I remember some of the quaint issues of the day. Let’s see: One issue of inequality was that textbooks in black schools were often inferior to those in white schools, or they were used textbooks that had been discarded by the white schools—therefore the black youngsters were not getting an equal chance at education. Yet I never saw a headline that blared Working-Class Whites Flaunt Glossy Chemistry Texts or one that pronounced Black Parents Demand Superior Calculus Books. The now-forgotten thought that integration would provide for black students access to the best minds and knowledge has been completely repressed because of sanctioned cultural resentments, and because of the nonsensical superiority of our pampered youth. There was a flaw in thinking that white students lived in some utopian fantasy, in any event. The tragedy, or perhaps the predictable disaster, was that integration was coincident with the 60’s and its cultural dislocations, ones that pretty much put paid to the educational process, for if youth is knowledge, then there is no point to education at all. Segregation flourishes today in strange forms that do not challenge the education racket.

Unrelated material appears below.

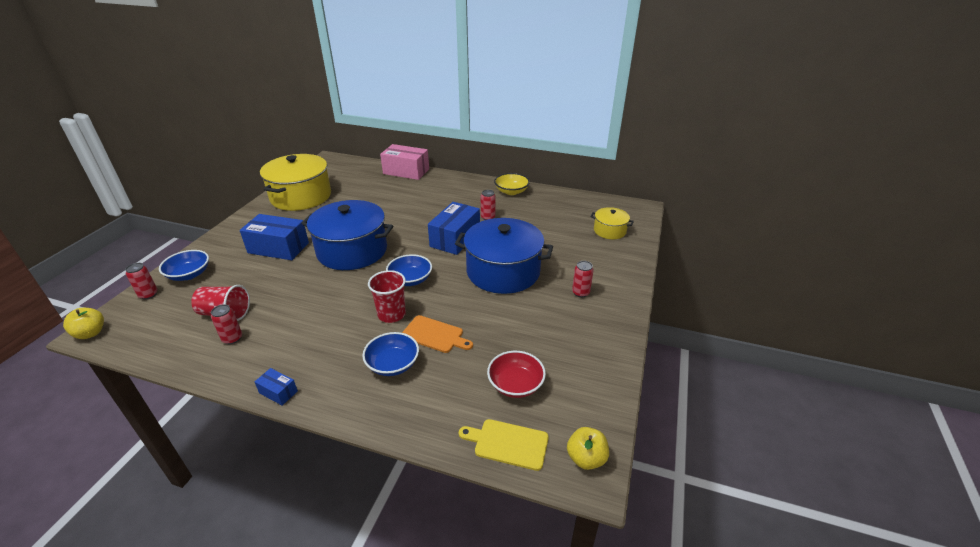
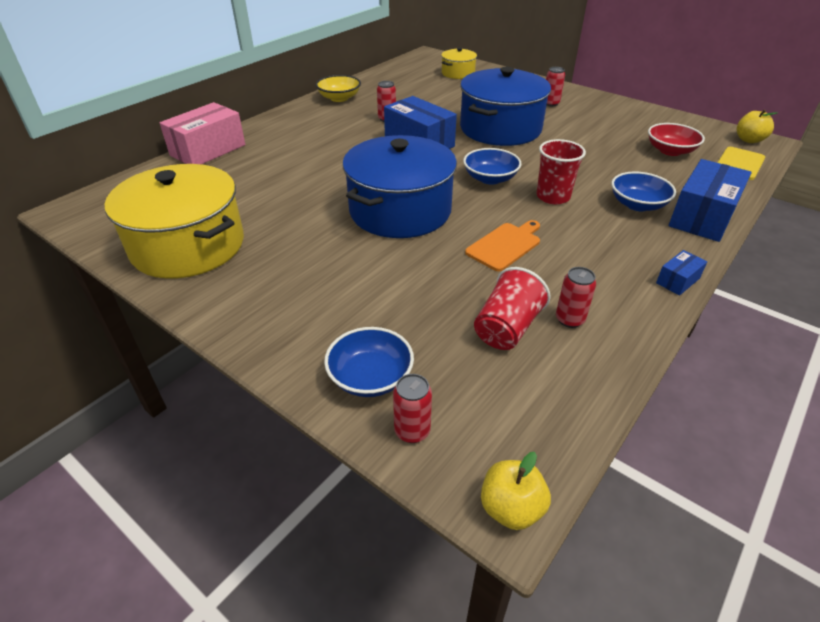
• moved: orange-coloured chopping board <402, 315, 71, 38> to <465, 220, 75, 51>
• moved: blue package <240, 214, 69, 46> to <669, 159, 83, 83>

Having once been called a liar by “a woman of repellent aspect, remotely connected with education” for saying what I am about to reiterate, I will nevertheless insist that I had the good fortune to study Latin for five years of public high school. Back then, I did not know that it was the end of something, not the beginning, though I did know that Marcus Tullius Cicero and Publius Vergilius Maro were dead white males. I did realize that the conjunction of Bombs Away Attitudes and Abstract Niceness was an explosive blend—it led to bullet holes. But I never anticipated that I would hear so many Americans speak privately about leaving the country for good.
If baseball could be ruined and the creeks were fenced off and the schools were cerebrally inert, then nothing was secure—but then again, nothing ever had been. The lady’s red hair is now of a less striking shade. Willie Mays was never at home in Candlestick Park. The dialectic of history has emptied the 50’s of the implications of its elements and left behind for us some images and memories that we would retain—and too much more that we might as well consign to the inevitable oblivion toward which that decade hastens.